» Datos proporcionados:

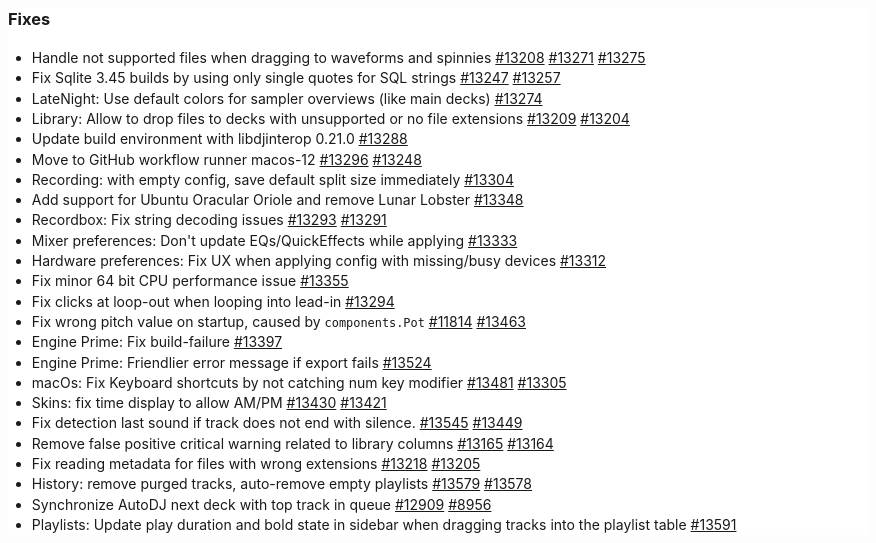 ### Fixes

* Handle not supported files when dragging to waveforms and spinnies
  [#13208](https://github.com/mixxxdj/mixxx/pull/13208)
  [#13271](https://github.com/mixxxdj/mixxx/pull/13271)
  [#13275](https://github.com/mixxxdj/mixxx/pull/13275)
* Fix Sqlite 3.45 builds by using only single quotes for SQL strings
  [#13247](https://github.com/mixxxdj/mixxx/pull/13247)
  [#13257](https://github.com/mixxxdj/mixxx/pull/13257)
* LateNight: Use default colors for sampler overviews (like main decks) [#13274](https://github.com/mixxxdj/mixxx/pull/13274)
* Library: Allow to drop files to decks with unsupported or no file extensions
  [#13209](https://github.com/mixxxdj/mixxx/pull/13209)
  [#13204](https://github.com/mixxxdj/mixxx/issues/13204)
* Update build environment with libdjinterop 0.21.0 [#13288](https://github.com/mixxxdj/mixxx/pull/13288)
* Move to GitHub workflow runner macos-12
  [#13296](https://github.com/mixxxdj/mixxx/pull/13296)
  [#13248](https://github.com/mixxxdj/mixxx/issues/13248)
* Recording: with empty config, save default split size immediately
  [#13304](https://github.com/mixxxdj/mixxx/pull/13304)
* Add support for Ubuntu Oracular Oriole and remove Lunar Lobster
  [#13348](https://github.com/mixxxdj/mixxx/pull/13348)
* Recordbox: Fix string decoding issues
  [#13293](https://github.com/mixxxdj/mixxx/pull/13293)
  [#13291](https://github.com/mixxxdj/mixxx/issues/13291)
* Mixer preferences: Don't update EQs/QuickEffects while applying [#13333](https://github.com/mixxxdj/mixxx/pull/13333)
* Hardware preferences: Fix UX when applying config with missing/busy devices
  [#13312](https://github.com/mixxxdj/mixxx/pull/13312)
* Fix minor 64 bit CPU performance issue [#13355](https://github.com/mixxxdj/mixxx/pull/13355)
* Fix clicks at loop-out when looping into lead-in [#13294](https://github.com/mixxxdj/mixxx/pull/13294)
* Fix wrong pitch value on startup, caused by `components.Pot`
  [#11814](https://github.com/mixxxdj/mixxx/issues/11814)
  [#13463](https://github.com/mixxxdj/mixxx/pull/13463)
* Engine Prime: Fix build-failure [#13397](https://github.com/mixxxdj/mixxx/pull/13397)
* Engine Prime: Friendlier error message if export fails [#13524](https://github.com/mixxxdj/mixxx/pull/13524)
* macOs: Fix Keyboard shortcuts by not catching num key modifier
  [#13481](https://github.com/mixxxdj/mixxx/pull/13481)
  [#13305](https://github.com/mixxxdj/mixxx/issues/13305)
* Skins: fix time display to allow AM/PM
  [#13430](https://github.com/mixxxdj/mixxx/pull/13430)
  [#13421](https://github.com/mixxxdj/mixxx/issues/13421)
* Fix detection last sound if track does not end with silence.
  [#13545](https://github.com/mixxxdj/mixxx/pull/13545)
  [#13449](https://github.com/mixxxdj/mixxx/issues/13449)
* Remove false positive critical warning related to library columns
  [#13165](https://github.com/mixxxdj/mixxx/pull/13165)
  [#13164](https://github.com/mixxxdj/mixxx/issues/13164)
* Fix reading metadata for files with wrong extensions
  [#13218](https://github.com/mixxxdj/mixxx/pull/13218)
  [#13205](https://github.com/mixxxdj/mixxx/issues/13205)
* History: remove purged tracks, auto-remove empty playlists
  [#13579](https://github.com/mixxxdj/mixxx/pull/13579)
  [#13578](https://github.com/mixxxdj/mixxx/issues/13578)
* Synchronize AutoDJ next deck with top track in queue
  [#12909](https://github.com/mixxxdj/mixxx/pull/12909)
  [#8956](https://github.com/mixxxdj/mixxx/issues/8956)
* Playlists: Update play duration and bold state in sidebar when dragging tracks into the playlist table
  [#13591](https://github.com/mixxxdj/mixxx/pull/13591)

» Tarea a realizar: Devuelve todas estas líneas de forma literal y deja la imagen fuera de la respuesta.

» Resultado obtenido:
 ### Fixes

* Handle not supported files when dragging to waveforms and spinnies
  [#13208](https://github.com/mixxxdj/mixxx/pull/13208)
  [#13271](https://github.com/mixxxdj/mixxx/pull/13271)
  [#13275](https://github.com/mixxxdj/mixxx/pull/13275)
* Fix Sqlite 3.45 builds by using only single quotes for SQL strings
  [#13247](https://github.com/mixxxdj/mixxx/pull/13247)
  [#13257](https://github.com/mixxxdj/mixxx/pull/13257)
* LateNight: Use default colors for sampler overviews (like main decks) [#13274](https://github.com/mixxxdj/mixxx/pull/13274)
* Library: Allow to drop files to decks with unsupported or no file extensions
  [#13209](https://github.com/mixxxdj/mixxx/pull/13209)
  [#13204](https://github.com/mixxxdj/mixxx/issues/13204)
* Update build environment with libdjinterop 0.21.0 [#13288](https://github.com/mixxxdj/mixxx/pull/13288)
* Move to GitHub workflow runner macos-12
  [#13296](https://github.com/mixxxdj/mixxx/pull/13296)
  [#13248](https://github.com/mixxxdj/mixxx/issues/13248)
* Recording: with empty config, save default split size immediately
  [#13304](https://github.com/mixxxdj/mixxx/pull/13304)
* Add support for Ubuntu Oracular Oriole and remove Lunar Lobster
  [#13348](https://github.com/mixxxdj/mixxx/pull/13348)
* Recordbox: Fix string decoding issues
  [#13293](https://github.com/mixxxdj/mixxx/pull/13293)
  [#13291](https://github.com/mixxxdj/mixxx/issues/13291)
* Mixer preferences: Don't update EQs/QuickEffects while applying [#13333](https://github.com/mixxxdj/mixxx/pull/13333)
* Hardware preferences: Fix UX when applying config with missing/busy devices
  [#13312](https://github.com/mixxxdj/mixxx/pull/13312)
* Fix minor 64 bit CPU performance issue [#13355](https://github.com/mixxxdj/mixxx/pull/13355)
* Fix clicks at loop-out when looping into lead-in [#13294](https://github.com/mixxxdj/mixxx/pull/13294)
* Fix wrong pitch value on startup, caused by `components.Pot`
  [#11814](https://github.com/mixxxdj/mixxx/issues/11814)
  [#13463](https://github.com/mixxxdj/mixxx/pull/13463)
* Engine Prime: Fix build-failure [#13397](https://github.com/mixxxdj/mixxx/pull/13397)
* Engine Prime: Friendlier error message if export fails [#13524](https://github.com/mixxxdj/mixxx/pull/13524)
* macOs: Fix Keyboard shortcuts by not catching num key modifier
  [#13481](https://github.com/mixxxdj/mixxx/pull/13481)
  [#13305](https://github.com/mixxxdj/mixxx/issues/13305)
* Skins: fix time display to allow AM/PM
  [#13430](https://github.com/mixxxdj/mixxx/pull/13430)
  [#13421](https://github.com/mixxxdj/mixxx/issues/13421)
* Fix detection last sound if track does not end with silence.
  [#13545](https://github.com/mixxxdj/mixxx/pull/13545)
  [#13449](https://github.com/mixxxdj/mixxx/issues/13449)
* Remove false positive critical warning related to library columns
  [#13165](https://github.com/mixxxdj/mixxx/pull/13165)
  [#13164](https://github.com/mixxxdj/mixxx/issues/13164)
* Fix reading metadata for files with wrong extensions
  [#13218](https://github.com/mixxxdj/mixxx/pull/13218)
  [#13205](https://github.com/mixxxdj/mixxx/issues/13205)
* History: remove purged tracks, auto-remove empty playlists
  [#13579](https://github.com/mixxxdj/mixxx/pull/13579)
  [#13578](https://github.com/mixxxdj/mixxx/issues/13578)
* Synchronize AutoDJ next deck with top track in queue
  [#12909](https://github.com/mixxxdj/mixxx/pull/12909)
  [#8956](https://github.com/mixxxdj/mixxx/issues/8956)
* Playlists: Update play duration and bold state in sidebar when dragging tracks into the playlist table
  [#13591](https://github.com/mixxxdj/mixxx/pull/13591)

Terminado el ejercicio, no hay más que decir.